矯正治療中の痛みは個人差があるものの、みなさん経験すると思います。矯正装置を装着、または調節して大体4時間前後から痛み出す場合が多く、ただその痛みはいつまでも続くわけではなくて2〜3日で自然に治まり、1週間も経てばなんの痛みも感じない患者さんがほとんどです。なので矯正治療期間中、歯がずーっと痛いわけではないのでご心配なく!

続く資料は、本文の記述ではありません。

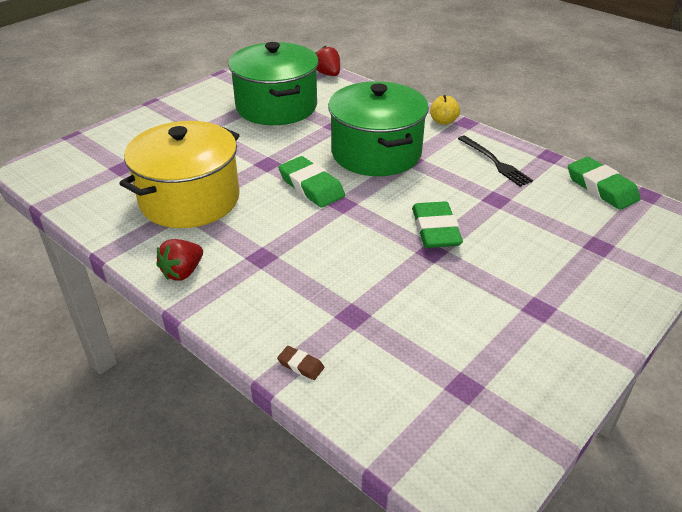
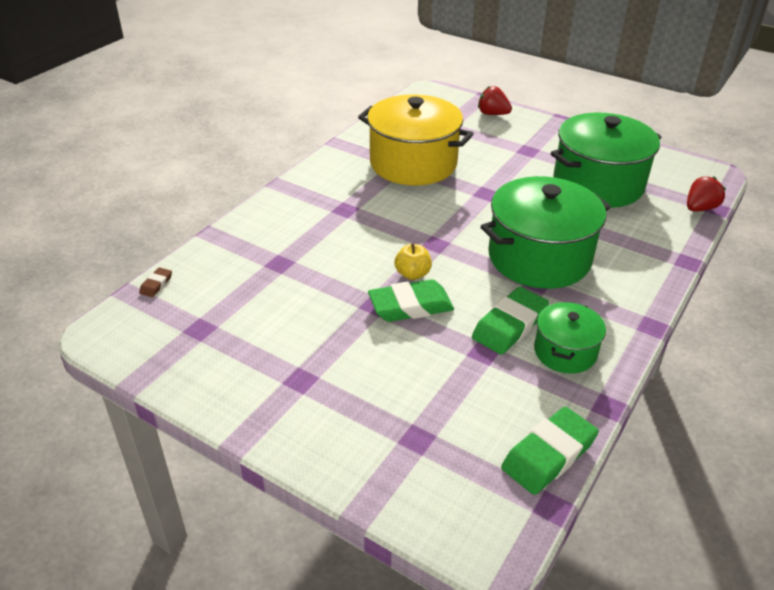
camera: 80 degrees right, 0 degrees up
red strawberry [156,239,203,281] -> red strawberry moved to [478,86,512,115]
brown eraser [277,346,324,380] -> brown eraser moved to [139,267,172,297]
green eraser [278,156,345,208] -> green eraser moved to [472,287,549,355]
yellow apple [430,95,460,125] -> yellow apple moved to [395,243,432,280]
black fork [458,135,533,187] -> green pot [534,302,606,374]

ではなぜ歯が痛むのか。矯正装置等が与えた力によって、歯が歯茎の骨の中を動く前に、骨の中の毛細血管や神経にプレッシャーが加わります。この時起こる一時的な炎症や血の巡りの変化から私たちは痛みを感じます。その後、数日経って痛みを感じなくなってもまだ歯は動き続けているので「痛くない=歯が動いてない」と心配している方、安心してくださいね。
本題のこの痛みの対処法ですが、アセトアミノフェンやイブプロフェンのような鎮痛薬が適しています。イブプロフェンは長期間的に使うと歯の動きを遅らせる作用が認められているのですが、歯の痛みに対して数日の間服用する程度なら問題ないでしょう。研究では矯正装置の調節前に痛み止めを飲んでおくと、後から感じる痛みが減少されるという結果も出ていますので、是非試してみてください。

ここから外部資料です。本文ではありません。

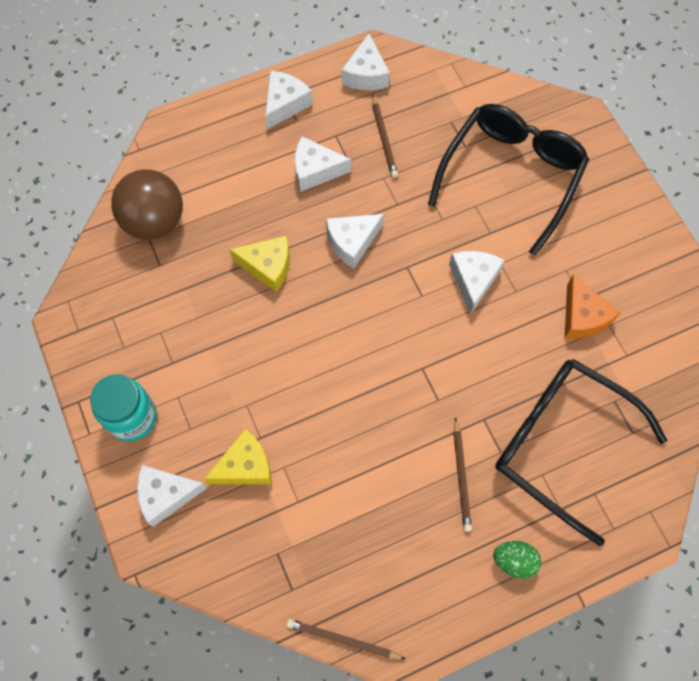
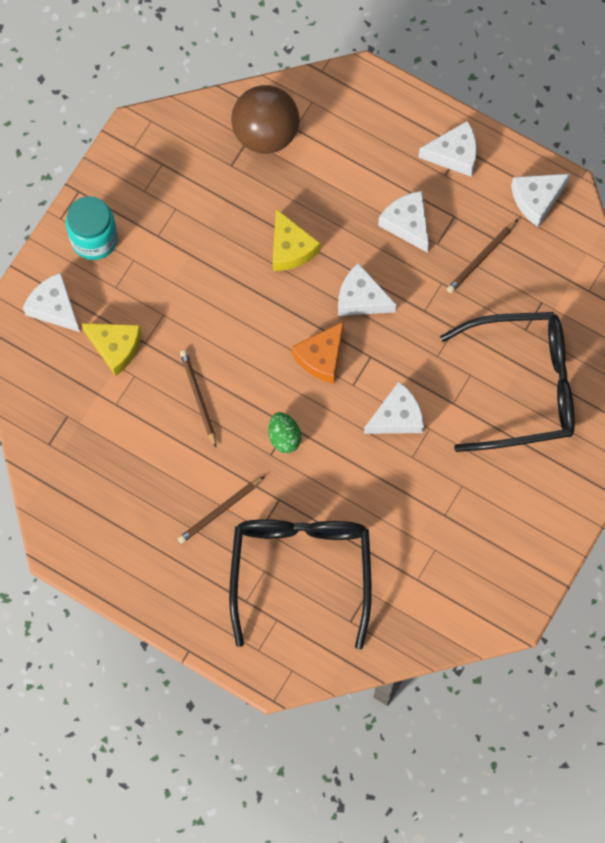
camera: 55 degrees right, 5 degrees up
brown pencil [286,619,405,660] -> brown pencil moved to [180,350,216,447]
green egg [493,541,541,579] -> green egg moved to [268,412,301,453]
orange cheese [565,275,620,339] -> orange cheese moved to [292,321,344,383]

矯正治療中の不快感は歯から感じる痛みだけではありません。お口の中が矯正装置に慣れるまで少々時間がかかります。矯正装置も常に進化を遂げて、大きさや形に工夫はされているものの、違和感があるのは当たり前。唇の内側や舌に矯正装置やワイヤーが当たることで口内炎ができたりするときは、専用のワックス等を使って傷が早く治るように工夫してあげてください。毎回アポイントメントが終わったら、帰る前に何か痛いところはないか、必ずチェックしましょう。そして次のアポイントメント前にワイヤーが長くなってきたり、左右にシフトしてしまったりしたら、我慢せずに担当医に連絡してください。
アメリカでは「Beauty is pain」というフレーズがあり、矯正治療にも痛みは付き物です。でもなるべく治療中の痛みを軽減し、患者さんが不快な思いをせずに、美しくなおかつ機能的なスマイルをゲットするお手伝いをしたいと思っています。